Planed service maintenance of zigur and zapat clusters and disk array /storage/jihlava1-cerit/
Due to HW problems (being solved with original supplier), the zigur and zapat clusters will be available 1 month later, in the second half of October.
With many thanks for understanding.
--
Dear users,
From August 18, due to moving to Brno, zigur and zapat clusters and disk array /storage/jihlava1-cerit/ will not be available temporarily.
The clusters are covered by maintenance contract therefore the move will be done by the original supplier, approx. time of moving is a month (144 nodes of cluster plus disk array).
- The clusters will not be available all the time (approx. 1 month).
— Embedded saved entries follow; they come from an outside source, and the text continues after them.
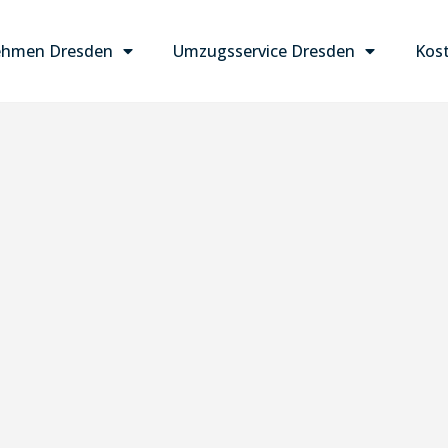
ehmen Dresden
Umzugsservice Dresden
Kost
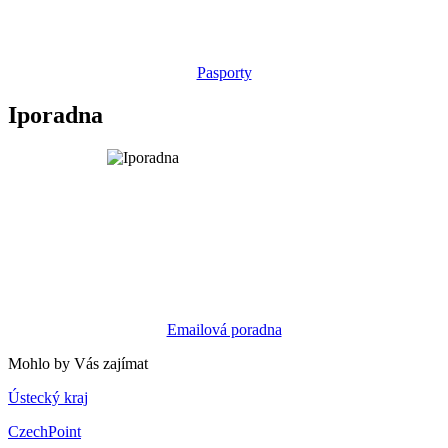
Pasporty
Iporadna
Emailová poradna
Mohlo by Vás zajímat
Ústecký kraj
CzechPoint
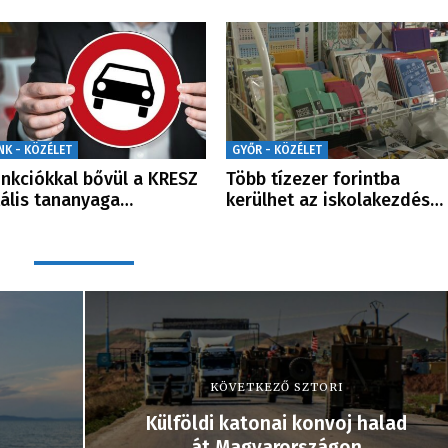
NK - KÖZÉLET
GYŐR - KÖZÉLET
unkciókkal bővül a KRESZ
Több tízezer forintba
tális tananyaga…
kerülhet az iskolakezdés…
KÖVETKEZŐ SZTORI
Külföldi katonai konvoj halad
át Magyarországon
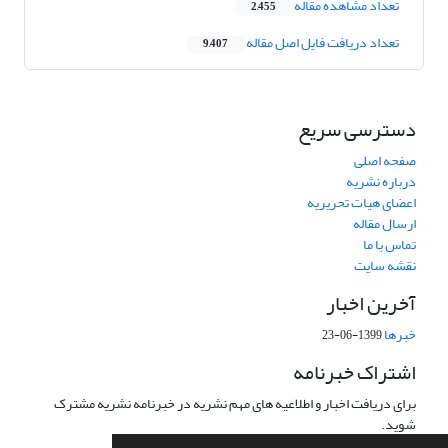
تعداد مشاهده مقاله
2,455
تعداد دریافت فایل اصل مقاله
9,407
دسترسی سریع
صفحه اصلی
درباره نشریه
اعضای هیات تحریریه
ارسال مقاله
تماس با ما
نقشه سایت
آخرین اخبار
خبرها
1399-06-23
اشتراک خبرنامه
برای دریافت اخبار و اطلاعیه های مهم نشریه در خبرنامه نشریه مشترک
شوید.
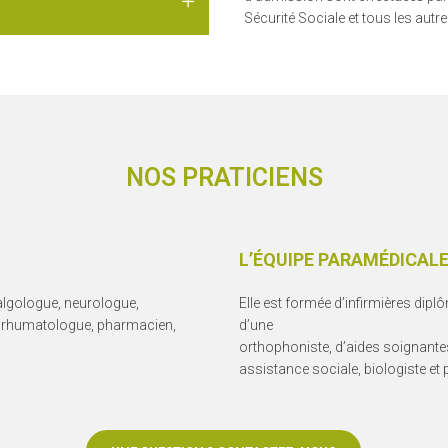
Sécurité Sociale et tous les aut
NOS PRATICIENS
L’ÉQUIPE PARAMÉDICAL
 algologue, neurologue,
Elle est formée d’infirmières diplô
, rhumatologue, pharmacien,
d’une
orthophoniste, d’aides soignantes
assistance sociale, biologiste et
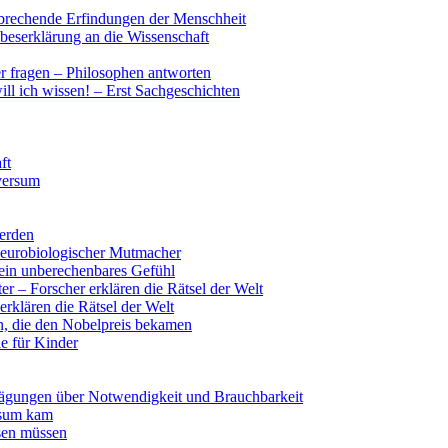
nbrechende Erfindungen der Menschheit
ebeserklärung an die Wissenschaft
r fragen – Philosophen antworten
ll ich wissen! – Erst Sachgeschichten
ft
versum
werden
 neurobiologischer Mutmacher
 ein unberechenbares Gefühl
er – Forscher erklären die Rätsel der Welt
erklären die Rätsel der Welt
n, die den Nobelpreis bekamen
ie für Kinder
gungen über Notwendigkeit und Brauchbarkeit
rsum kam
sen müssen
The walltime limit in the queues will decrease gradually to prevent running any job during the outage. Remaining running jobs will be killed on switching the machines off.
- Current data in /storage/jihlava1-cerit/ will be temporary available only for reading since August 14, 11 PM.
- The data will be moved to storage-brno4-cerit-hsm.metacentrum.cz (CERIT-SC's HSM), they will be available for reading and writing since August 18 via symlink /storage/jihlava1-cerit/home/$LOGIN.
- The link /storage/jihlava1-cerit/home/$LOGIN will point to /auto/brno4-cerit-hsm/fineus/home/$LOGIN (after having finished the data transfer)
- Afterwards, the disk array will be available in Brno as /storage/brno7-cerit/ (fineus-home.cerit-sc.cz). PLEASE NOTE: the original data will not be copied back; they will remain accessible in CERIT-SC's HSM. The users are recommended to move the date elsewhere. In case of huge data amount, please contact us at support@cerit-sc.cz to schedule optimal transfer.
Influence on the running jobs:
- the jobs that work with the data saved on (or will save data to) another disk array will not be influenced
- the jobs that perform their computations within the scratch space, which check the success of copying-out the resulting data (e.g., using the script skeleton available at https://wiki.metacentrum.cz/wiki/Running_jobs_in_scheduler#Recommended_procedures ), and which will try to save the resulting data into /storage/brno1 (/storage/home) during the outage, will not be influenced as well (you'll find the resulting data in the scratch space of the relevant nodes)
- the jobs that work directly with the data saved in /storage/brno1 (/storage/home) or the jobs that will not check the success of copying-out the data into this array, will most probably crash. If you have some critical/long-term computations, that may be influenced by the outage, let us know -- we'll try to suspend your computation during the outage (however, the success of the suspend process cannot be guaranteed)
With many thanks for understanding,
Ivana Krenkova
MetaCentrum & CERIT-SC
Ivana Křenková, Thu Oct 01 15:50:00 CEST 2015